* [Short problem]:
Please carry on the Metaflow deployment troubleshooting notes past their final line, in the same heading-and-fix format.

* [Selection]:
────────────────────────────────────────
UI shows “Looking for connection…”
The Metaflow UI backend isn't reachable. Verify the ingress stack deployed, check DNS resolution (nslookup <stage>.metaflow.simulation.amazon.dev), and inspect EKS pods (kubectl get pods -n metaflow).
DNS not resolving after deploy
NS delegation takes 2–5 minutes. Flush local cache:
sudo dscacheutil -flushcache && sudo killall -HUP mDNSResponder
cdk deploy hangs silently
Check cdk.json has "requireApproval": "never". Verify ada credentials
haven't expired.
Credential error during EKS deploy
EKS takes 15–20 minutes. If ada tokens expire, the stack rolls back. Re-authenticate and
re-run — CDK resumes from the last successful state.
────────────────────────────────────────
* [Given information]:
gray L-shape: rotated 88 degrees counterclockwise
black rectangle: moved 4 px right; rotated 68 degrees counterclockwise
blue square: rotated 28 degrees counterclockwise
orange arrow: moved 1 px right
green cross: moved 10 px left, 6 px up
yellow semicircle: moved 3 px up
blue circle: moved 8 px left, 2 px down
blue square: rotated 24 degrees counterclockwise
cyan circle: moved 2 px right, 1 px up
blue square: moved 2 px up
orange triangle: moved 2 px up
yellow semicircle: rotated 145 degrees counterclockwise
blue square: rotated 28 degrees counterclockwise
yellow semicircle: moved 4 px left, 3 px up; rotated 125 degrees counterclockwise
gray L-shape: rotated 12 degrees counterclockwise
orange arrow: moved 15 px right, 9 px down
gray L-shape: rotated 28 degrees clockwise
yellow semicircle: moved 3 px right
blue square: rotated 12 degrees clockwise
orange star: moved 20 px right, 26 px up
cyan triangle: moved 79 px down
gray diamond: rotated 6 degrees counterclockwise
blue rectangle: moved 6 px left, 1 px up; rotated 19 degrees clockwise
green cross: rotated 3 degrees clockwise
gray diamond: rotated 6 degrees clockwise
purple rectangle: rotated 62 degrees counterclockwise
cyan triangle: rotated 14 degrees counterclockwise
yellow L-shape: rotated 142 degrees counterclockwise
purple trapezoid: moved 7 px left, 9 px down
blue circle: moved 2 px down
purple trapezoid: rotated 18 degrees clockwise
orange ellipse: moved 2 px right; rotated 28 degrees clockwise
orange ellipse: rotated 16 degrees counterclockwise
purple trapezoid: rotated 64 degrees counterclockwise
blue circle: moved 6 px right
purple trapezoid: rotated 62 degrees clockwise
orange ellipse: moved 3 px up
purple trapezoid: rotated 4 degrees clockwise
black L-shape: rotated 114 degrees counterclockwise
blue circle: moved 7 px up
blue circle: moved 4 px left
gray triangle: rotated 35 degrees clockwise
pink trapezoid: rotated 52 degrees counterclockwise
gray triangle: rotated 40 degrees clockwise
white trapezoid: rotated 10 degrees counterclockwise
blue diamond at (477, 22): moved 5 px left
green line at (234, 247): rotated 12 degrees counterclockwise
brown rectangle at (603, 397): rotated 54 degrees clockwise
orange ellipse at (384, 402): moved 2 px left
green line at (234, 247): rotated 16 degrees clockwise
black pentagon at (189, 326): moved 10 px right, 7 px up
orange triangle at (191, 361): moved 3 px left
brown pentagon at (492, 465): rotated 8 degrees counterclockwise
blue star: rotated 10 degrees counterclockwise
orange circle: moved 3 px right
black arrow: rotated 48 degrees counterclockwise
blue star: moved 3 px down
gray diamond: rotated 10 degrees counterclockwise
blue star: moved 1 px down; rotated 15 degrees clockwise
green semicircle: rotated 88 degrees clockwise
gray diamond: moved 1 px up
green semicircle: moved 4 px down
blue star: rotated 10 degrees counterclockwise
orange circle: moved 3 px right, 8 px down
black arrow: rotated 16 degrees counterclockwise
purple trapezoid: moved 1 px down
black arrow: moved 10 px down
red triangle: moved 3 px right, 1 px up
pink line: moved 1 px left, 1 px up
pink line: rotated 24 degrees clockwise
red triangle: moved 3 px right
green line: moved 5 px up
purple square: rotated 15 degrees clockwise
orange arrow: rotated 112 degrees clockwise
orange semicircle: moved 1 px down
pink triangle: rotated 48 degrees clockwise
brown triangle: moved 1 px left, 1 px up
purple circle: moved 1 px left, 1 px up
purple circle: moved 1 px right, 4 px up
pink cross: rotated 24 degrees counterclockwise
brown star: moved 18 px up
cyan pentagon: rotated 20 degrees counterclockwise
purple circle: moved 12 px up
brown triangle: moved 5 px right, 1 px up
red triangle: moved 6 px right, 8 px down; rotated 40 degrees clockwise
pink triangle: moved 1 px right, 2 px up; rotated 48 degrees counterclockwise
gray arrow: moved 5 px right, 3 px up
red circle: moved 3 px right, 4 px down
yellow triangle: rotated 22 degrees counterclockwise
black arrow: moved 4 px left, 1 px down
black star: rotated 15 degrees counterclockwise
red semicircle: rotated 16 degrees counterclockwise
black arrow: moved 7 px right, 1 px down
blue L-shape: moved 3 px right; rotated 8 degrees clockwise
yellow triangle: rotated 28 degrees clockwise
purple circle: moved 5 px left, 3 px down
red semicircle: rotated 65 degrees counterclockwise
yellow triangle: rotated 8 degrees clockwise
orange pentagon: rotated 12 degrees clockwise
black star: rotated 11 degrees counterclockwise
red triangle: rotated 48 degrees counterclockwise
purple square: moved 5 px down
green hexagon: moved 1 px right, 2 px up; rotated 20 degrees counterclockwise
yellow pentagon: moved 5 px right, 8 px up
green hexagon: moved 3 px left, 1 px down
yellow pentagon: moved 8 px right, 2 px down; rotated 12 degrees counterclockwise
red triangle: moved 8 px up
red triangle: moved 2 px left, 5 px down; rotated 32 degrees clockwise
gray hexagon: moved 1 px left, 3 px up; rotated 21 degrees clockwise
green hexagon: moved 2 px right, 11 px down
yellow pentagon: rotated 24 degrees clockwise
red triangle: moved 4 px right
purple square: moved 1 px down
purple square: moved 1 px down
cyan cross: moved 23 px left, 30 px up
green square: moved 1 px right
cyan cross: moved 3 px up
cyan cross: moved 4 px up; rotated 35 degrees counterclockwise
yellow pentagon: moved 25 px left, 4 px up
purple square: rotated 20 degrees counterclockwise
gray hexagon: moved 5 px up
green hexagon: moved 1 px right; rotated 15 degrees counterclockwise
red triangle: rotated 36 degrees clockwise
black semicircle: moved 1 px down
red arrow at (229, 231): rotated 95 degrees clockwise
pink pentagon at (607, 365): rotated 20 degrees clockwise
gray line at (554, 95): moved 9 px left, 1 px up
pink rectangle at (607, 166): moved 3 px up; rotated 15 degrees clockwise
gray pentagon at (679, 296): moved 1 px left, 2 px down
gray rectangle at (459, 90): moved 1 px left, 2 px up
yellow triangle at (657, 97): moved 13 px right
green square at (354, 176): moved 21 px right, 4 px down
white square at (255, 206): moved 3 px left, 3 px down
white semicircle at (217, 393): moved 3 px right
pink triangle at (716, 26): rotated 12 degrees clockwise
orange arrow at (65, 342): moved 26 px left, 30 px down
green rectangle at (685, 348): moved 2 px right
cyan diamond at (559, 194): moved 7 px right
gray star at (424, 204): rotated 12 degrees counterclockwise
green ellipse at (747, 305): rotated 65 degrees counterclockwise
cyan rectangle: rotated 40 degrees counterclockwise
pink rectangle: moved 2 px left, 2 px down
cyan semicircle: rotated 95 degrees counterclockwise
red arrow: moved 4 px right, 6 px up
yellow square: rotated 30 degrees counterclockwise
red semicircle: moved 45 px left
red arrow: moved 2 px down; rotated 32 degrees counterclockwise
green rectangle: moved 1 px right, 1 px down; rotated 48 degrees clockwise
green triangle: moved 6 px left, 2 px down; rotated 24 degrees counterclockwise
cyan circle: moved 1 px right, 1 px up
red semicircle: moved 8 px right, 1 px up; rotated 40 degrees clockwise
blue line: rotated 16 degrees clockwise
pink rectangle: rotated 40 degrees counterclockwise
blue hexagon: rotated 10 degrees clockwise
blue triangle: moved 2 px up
────────────────────────────────────────
* [Task result]:
401 Unauthorized running flows
JWT tokens expire after ~1 hour. Re-run:
ar-metaflow login --account <ACCOUNT_ID> --region <region> source ~/.metaflowconfig/env.sh
“Export not found” during deploy
Stacks deployed out of order. Deploy in sequence: VPC → DNS → Data → Auth → EKS → Ingress.
cdk8s instanceof mismatch
Duplicate cdk8s packages in node_modules. Run
npm run clean && npm install && npm run build.
Synth fails with “provider name too long”
Cognito identity provider names have a 32-character limit. Shorten your idpProviderName in the
stage config.